**WHAT YOU NEED TO DO:** Wherever a line below holds the word "Inner", copy that line.

Saved entries:
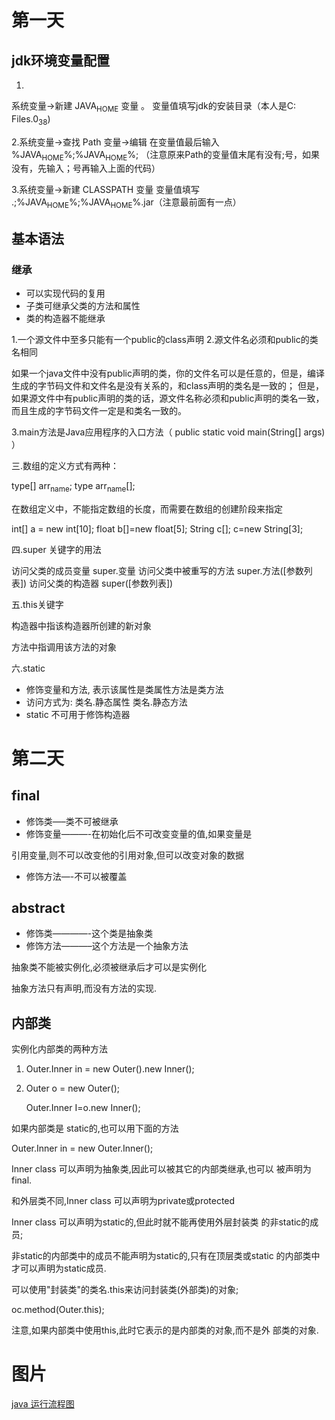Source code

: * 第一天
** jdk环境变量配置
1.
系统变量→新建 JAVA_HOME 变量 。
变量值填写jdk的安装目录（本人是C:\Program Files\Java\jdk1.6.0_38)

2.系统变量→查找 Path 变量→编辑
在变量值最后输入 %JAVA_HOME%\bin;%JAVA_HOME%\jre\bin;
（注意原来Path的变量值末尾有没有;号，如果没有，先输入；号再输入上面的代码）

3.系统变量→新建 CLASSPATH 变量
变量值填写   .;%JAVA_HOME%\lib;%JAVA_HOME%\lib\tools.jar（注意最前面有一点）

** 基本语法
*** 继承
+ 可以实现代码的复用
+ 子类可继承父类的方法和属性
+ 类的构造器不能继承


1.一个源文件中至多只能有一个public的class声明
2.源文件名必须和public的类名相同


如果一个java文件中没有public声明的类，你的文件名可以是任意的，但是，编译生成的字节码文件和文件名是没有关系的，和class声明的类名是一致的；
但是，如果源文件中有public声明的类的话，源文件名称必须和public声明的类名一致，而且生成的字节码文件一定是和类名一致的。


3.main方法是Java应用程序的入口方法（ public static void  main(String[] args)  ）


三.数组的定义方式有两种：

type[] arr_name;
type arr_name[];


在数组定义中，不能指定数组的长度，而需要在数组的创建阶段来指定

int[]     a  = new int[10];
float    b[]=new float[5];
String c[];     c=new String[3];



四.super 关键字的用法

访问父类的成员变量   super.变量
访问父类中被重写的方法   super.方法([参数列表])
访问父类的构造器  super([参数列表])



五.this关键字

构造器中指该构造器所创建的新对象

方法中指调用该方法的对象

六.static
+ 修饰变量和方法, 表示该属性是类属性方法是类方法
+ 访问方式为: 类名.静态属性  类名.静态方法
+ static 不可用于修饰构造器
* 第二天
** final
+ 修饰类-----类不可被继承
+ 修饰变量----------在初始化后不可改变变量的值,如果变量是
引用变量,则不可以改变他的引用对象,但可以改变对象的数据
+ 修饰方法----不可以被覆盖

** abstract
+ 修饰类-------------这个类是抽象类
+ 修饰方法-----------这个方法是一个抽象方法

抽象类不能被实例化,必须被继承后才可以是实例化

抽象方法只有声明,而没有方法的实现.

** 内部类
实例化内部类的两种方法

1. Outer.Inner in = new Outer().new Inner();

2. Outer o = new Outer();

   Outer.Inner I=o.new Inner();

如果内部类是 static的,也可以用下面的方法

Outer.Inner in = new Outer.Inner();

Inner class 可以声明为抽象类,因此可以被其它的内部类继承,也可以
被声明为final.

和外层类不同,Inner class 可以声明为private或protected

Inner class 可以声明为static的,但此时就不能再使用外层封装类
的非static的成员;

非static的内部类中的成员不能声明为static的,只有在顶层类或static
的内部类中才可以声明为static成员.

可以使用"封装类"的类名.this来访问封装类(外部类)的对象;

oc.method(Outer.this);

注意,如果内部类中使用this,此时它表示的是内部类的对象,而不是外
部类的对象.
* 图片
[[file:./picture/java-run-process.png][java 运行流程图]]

---

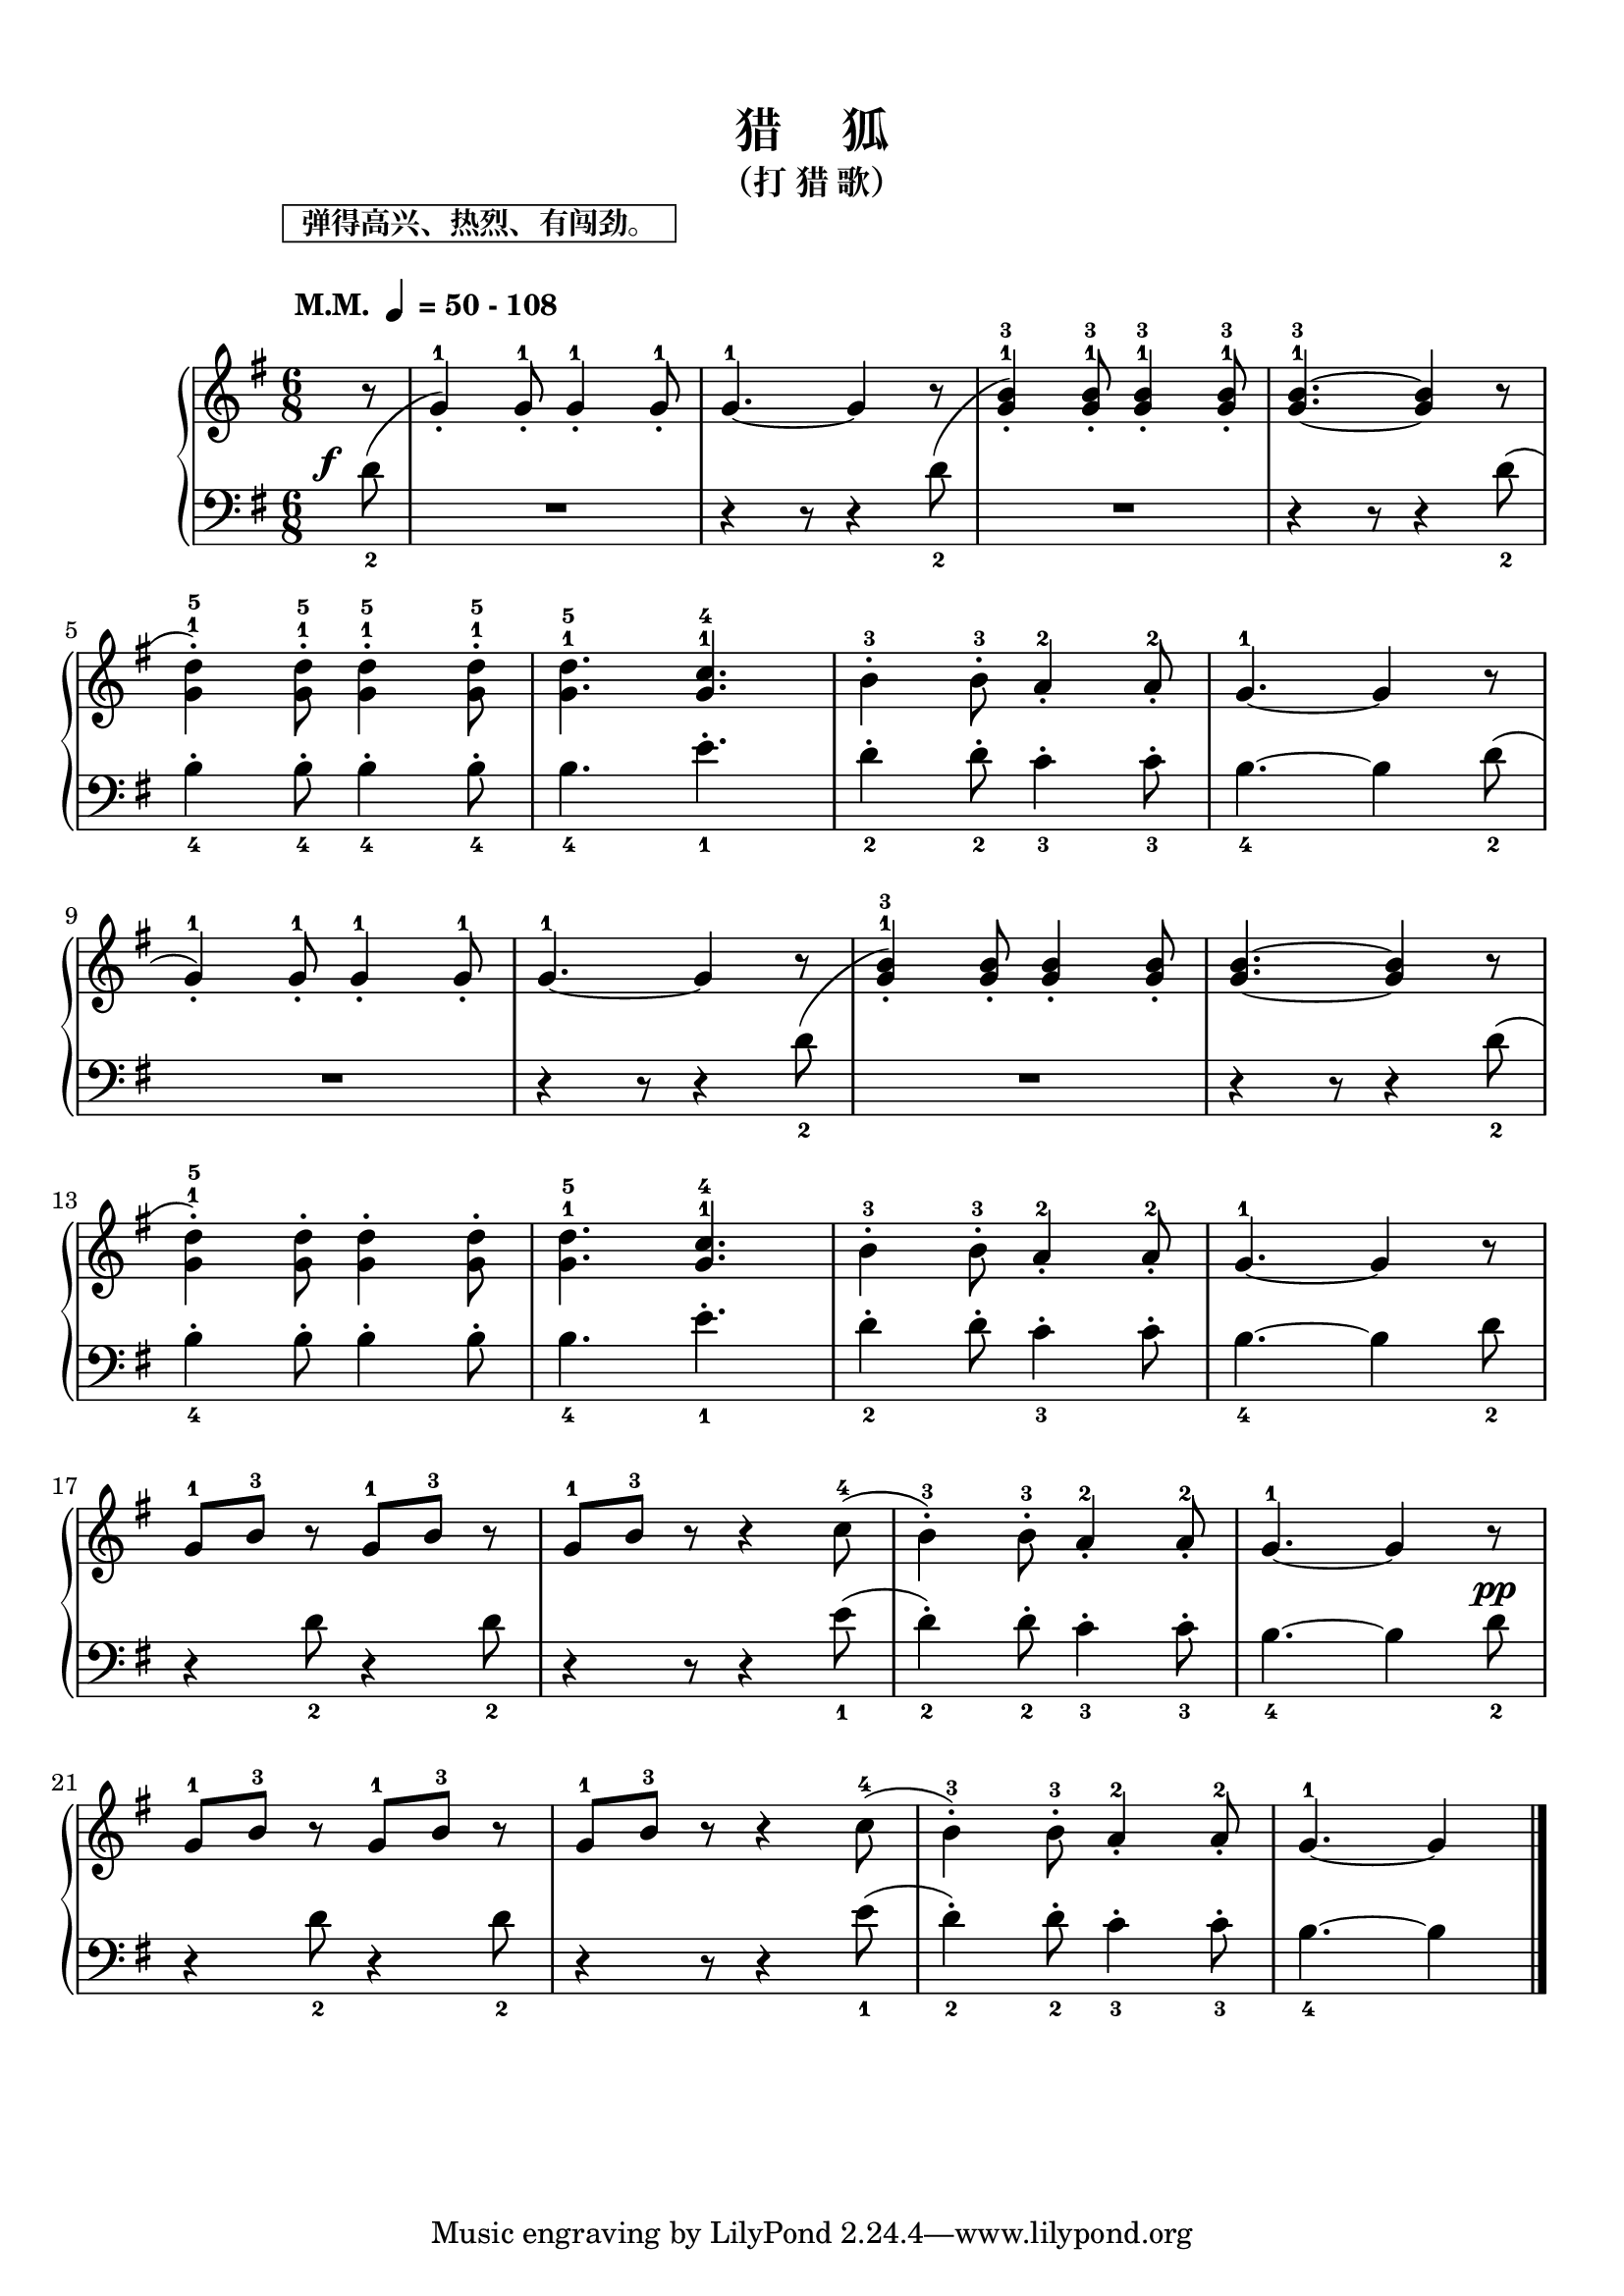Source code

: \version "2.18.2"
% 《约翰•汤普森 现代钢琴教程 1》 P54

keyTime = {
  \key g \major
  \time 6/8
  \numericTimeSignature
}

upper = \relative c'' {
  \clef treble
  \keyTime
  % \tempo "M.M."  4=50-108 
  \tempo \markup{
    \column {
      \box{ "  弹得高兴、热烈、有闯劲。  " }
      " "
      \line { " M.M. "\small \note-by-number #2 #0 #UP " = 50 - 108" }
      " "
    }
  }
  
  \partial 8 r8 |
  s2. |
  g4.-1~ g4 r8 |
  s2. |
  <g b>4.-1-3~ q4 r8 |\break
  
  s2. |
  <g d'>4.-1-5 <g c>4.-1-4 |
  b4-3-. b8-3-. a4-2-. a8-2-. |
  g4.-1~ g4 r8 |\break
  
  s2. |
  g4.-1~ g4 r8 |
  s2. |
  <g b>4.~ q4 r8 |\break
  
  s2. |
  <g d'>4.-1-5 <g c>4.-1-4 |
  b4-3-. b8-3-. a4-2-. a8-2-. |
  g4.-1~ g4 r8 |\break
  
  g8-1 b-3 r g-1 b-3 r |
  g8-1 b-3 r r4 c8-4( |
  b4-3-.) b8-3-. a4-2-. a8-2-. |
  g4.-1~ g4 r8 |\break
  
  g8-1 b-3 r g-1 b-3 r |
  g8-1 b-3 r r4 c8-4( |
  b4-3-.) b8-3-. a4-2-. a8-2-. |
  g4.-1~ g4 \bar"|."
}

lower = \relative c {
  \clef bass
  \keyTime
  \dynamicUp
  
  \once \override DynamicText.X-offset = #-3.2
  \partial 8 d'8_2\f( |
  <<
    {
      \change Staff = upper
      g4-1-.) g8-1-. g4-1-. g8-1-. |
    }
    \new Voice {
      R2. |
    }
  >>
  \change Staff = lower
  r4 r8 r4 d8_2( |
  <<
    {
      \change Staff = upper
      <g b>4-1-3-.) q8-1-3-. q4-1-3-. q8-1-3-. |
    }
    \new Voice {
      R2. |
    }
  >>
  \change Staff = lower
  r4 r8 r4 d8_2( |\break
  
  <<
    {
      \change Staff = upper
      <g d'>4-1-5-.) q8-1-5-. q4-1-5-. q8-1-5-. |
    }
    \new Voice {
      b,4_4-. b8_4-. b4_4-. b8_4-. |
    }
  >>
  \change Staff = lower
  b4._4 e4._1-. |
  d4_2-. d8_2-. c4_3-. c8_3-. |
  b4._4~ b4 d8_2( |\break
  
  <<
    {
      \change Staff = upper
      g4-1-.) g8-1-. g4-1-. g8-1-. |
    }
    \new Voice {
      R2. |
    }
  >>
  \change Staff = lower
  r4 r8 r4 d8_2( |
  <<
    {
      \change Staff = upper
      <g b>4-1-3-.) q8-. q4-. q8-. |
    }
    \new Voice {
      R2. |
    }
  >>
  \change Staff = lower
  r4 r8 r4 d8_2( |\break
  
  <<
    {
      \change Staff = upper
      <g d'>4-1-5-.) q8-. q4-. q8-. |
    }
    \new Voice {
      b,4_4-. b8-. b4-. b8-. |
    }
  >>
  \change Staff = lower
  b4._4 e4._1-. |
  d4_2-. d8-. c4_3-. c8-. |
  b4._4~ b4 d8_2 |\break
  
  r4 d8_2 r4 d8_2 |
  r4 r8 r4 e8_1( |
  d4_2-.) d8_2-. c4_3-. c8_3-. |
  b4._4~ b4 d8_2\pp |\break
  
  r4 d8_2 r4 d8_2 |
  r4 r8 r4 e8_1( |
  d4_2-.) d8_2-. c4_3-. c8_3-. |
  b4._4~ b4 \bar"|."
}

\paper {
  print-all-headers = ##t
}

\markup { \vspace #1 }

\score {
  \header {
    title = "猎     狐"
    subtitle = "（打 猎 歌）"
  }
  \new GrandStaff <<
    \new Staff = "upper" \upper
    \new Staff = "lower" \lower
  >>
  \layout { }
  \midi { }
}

**RESPONSE TO THIS EXERCISE:**
1. Outer.Inner in = new Outer().new Inner();
   Outer.Inner I=o.new Inner();
Outer.Inner in = new Outer.Inner();
Inner class 可以声明为抽象类,因此可以被其它的内部类继承,也可以
和外层类不同,Inner class 可以声明为private或protected
Inner class 可以声明为static的,但此时就不能再使用外层封装类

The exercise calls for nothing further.